This is what I believe to be one of the best examples of how "naked blocks" can be useful: it is a class which represents the position of a class member in a source file, for the purpose of sorting junit tests to run in the order in which they appear in source files. (Adapted from original code found here: http://intellijava.blogspot.gr/2012/05/junit-and-java-7.html)
As you can see, the compareTo()
method has three comparisons to make, and the results of the first two need to be temporarily stored in a local. The local has no special meaning, it is just a 'difference' in both cases, but re-using the same local variable is a bad idea, and as a matter of fact on a decent IDE you can configure local variable reuse to cause a warning.
@SuppressWarnings( "ComparableImplementedButEqualsNotOverridden" )

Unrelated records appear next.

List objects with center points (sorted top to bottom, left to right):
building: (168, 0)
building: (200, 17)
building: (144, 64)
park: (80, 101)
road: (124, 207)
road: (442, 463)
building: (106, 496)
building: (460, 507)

private static class MemberPosition implements Comparable<MemberPosition>
{
final int derivationDepth;
final int lineNumber;
final int columnNumber;
MemberPosition( int derivationDepth, int lineNumber, int columnNumber )
{
this.derivationDepth = derivationDepth;
this.lineNumber = lineNumber;
this.columnNumber = columnNumber;
}
@Override
public int compareTo( MemberPosition o )
{
/* first, compare by derivation depth, so that all ancestor methods will be executed before all descendant methods. */
{
int d = Integer.compare( derivationDepth, o.derivationDepth );
if( d != 0 )
return d;
}
/* then, compare by line number, so that methods will be executed in the order in which they appear in the source file. */
{
int d = Integer.compare( lineNumber, o.lineNumber );
if( d != 0 )
return d;
}
/* finally, compare by column number. You know, just in case you have multiple test methods on the same line. Whatever. */
return Integer.compare( columnNumber, o.columnNumber );
}
}
So, in cases like this, naked blocks are always my preference. Note how in this particular case you cannot offload the work to a separate function, as Kilian Foth's answer suggests. But even in cases where you can in fact move the code to a separate function, I prefer a) keeping things in one place and b) not bloating my code with lots of functions. Definitely a good practice.
(Side note: one of the reasons why egyptian curly bracket style truly sucks is that it does not work with naked blocks.)